Uhmm, oh I don’t know. Controversial? This is not gonna be that rapid-fire. How am I supposed to know? Dude, I don’t know. You know, I don’t really care about things that people care a lot about I think. There’s certain things with music, like “Oh this person sounds this way on their tour,” and “Oh this person’s live vocals suck,” and “This person uses autotune.” I think everyone cares too much about stupid shit. My hot take is people need to go outside more and stop giving a shit.

What’s a song you wish you wrote?

Oh my god, probably some Amy Winehouse song, probably “Some Unholy War” or something like that. Or “Goodies” by Ciara. “Not my goodies!”

Who would play you in the movie version of your career so far?
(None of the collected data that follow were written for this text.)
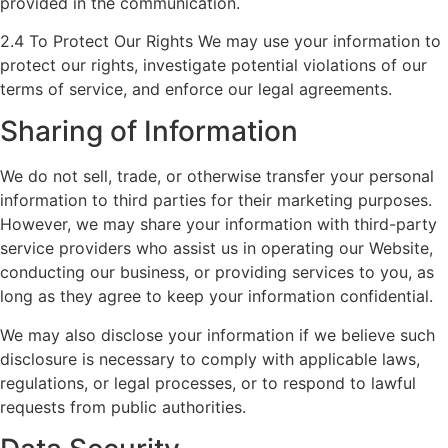
provided in the communication.
2.4 To Protect Our Rights We may use your information to
protect our rights, investigate potential violations of our
terms of service, and enforce our legal agreements.
Sharing of Information
We do not sell, trade, or otherwise transfer your personal
information to third parties for their marketing purposes.
However, we may share your information with third-party
service providers who assist us in operating our Website,
conducting our business, or providing services to you, as
long as they agree to keep your information confidential.
We may also disclose your information if we believe such
disclosure is necessary to comply with applicable laws,
regulations, or legal processes, or to respond to lawful
requests from public authorities.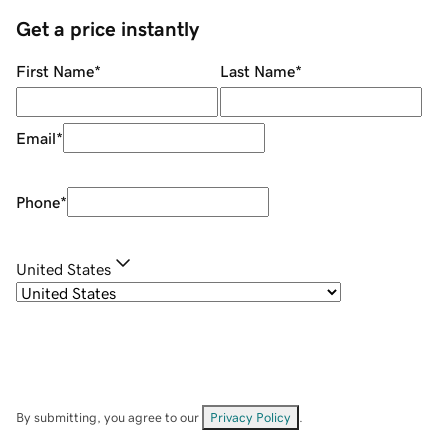
Get a price instantly
First Name
*
Last Name
*
Email
*
Phone
*
United States
By submitting, you agree to our
Privacy Policy
.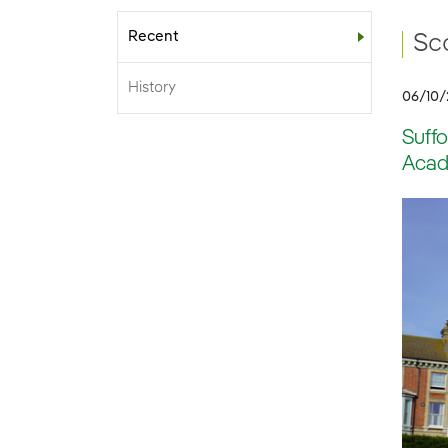
Recent
Sub-menu
Sco
History
06/10
Suffo
Acade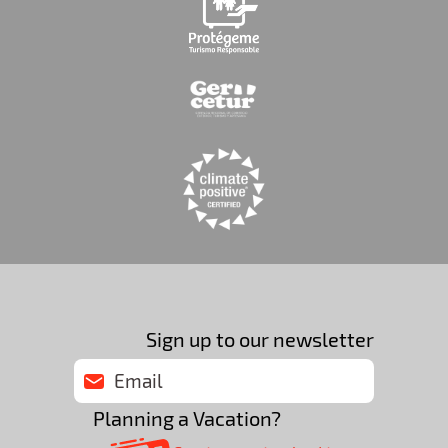
Sign up to our newsletter
Planning a Vacation?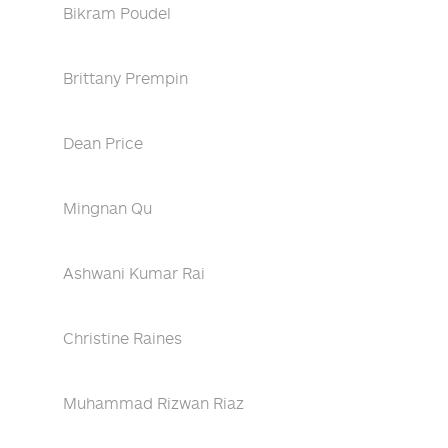
Bikram Poudel
Brittany Prempin
Dean Price
Mingnan Qu
Ashwani Kumar Rai
Christine Raines
Muhammad Rizwan Riaz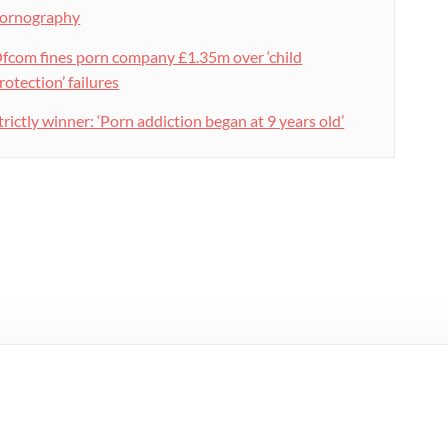
ornography
fcom fines porn company £1.35m over ‘child
rotection’ failures
trictly winner: ‘Porn addiction began at 9 years old’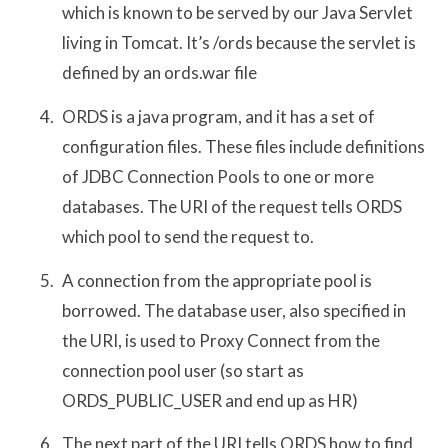
which is known to be served by our Java Servlet
living in Tomcat. It’s /ords because the servlet is
defined by an ords.war file
ORDS is a java program, and it has a set of
configuration files. These files include definitions
of JDBC Connection Pools to one or more
databases. The URI of the request tells ORDS
which pool to send the request to.
A connection from the appropriate pool is
borrowed. The database user, also specified in
the URI, is used to Proxy Connect from the
connection pool user (so start as
ORDS_PUBLIC_USER and end up as HR)
The next part of the URI tells ORDS how to find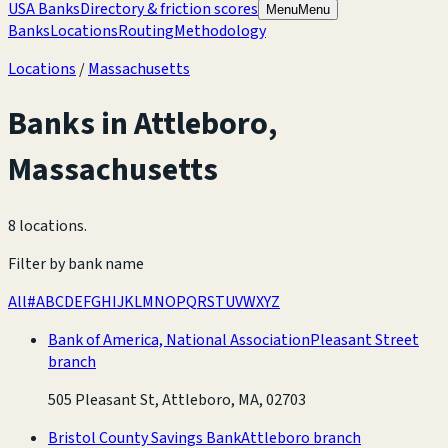
USA Banks
Directory & friction scores
Menu
Menu
Banks
Locations
Routing
Methodology
Locations
/
Massachusetts
Banks in
Attleboro
,
Massachusetts
8 locations
.
Filter by bank name
All
#
A
B
C
D
E
F
G
H
I
J
K
L
M
N
O
P
Q
R
S
T
U
V
W
X
Y
Z
Bank of America, National Association
Pleasant Street
branch
505 Pleasant St, Attleboro, MA, 02703
Bristol County Savings Bank
Attleboro branch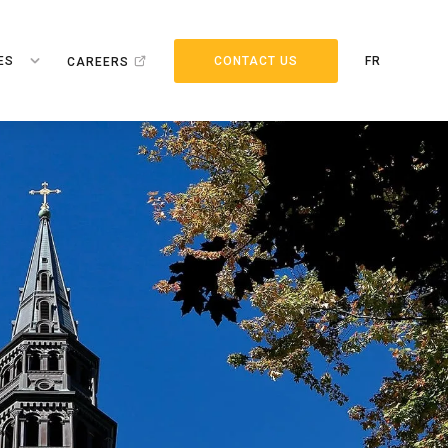
ES
CONTACT US
FR
CAREERS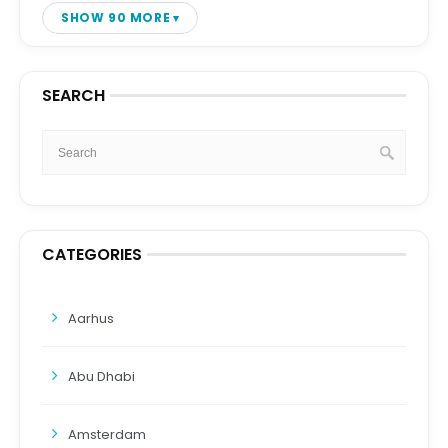
SHOW 90 MORE
SEARCH
CATEGORIES
Aarhus
Abu Dhabi
Amsterdam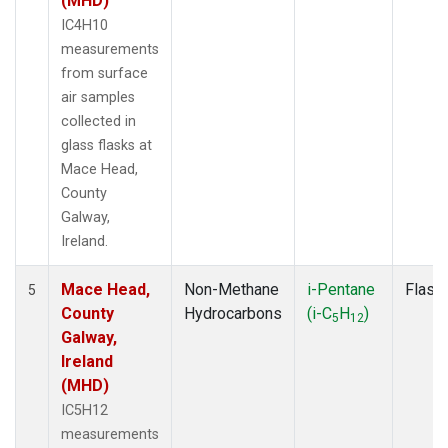
(MHD)
IC4H10
measurements
from surface
air samples
collected in
glass flasks at
Mace Head,
County
Galway,
Ireland.
Mace Head,
Non-Methane
i-Pentane
Flask
5
County
Hydrocarbons
(i-C
H
)
5
12
Galway,
Ireland
(MHD)
IC5H12
measurements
Probably…the embarrassing thing about me is I don’t know any actors. Maybe Brittany Broski. Or I would cast Angelina Jolie, Kendall Jenner…

Sydney Sweeney...

Sydney Sweeney, yeah Sydney Sweeney, you can write that I said that. Zendaya…

Leonardo diCaprio

Yeah, Leonardo diCaprio! Will Smith…

Will Smith in the role of a lifetime…

What is your current hyperfixation?

Ooh…Artificial Moon Theory

Oh?

It comes up a lot for me in conversation. I learned about it recently and I just talk about it a lot. I’m on the cusp of coming out of that as my hyperfixation, like it’s on its way out and something else will come in soon. It’s like the aliens drove the moon here, apparently. It’s hollow inside. I’m not saying it’s true. I’m not saying I believe it. I’m just saying what some people say is that the moon is hollow on the inside. If you Google it, you’ll find the diagram. It’s hollow on the inside, and the aliens drove it here as a spaceship, and they put it wherever the moon is. And then they parked it there to try to make the Earth habitable, but then they just went somewhere else I guess, and they left it there. And the moon’s only been here for 12,000 years? And maybe we didn’t go back to the moon after we “went to the moon” the first time because we found something there that we didn’t want to see…that the moon is fake and driven here by the aliens.

If your music were a flavor, what flavor would it be?

Cotton Candy…I like that flavor. Or mint chocolate chip.

If your life had a loading screen, what song would play?

Let me look it up. It would probably be “FROG FLY BYE BYE FROG” by COCKAHOLICS.

Who are your OnesToWatch?

Ooh, let me look. My OnesToWatch are Lucy Bedroque, MexikoDro, and Sugar Cherry.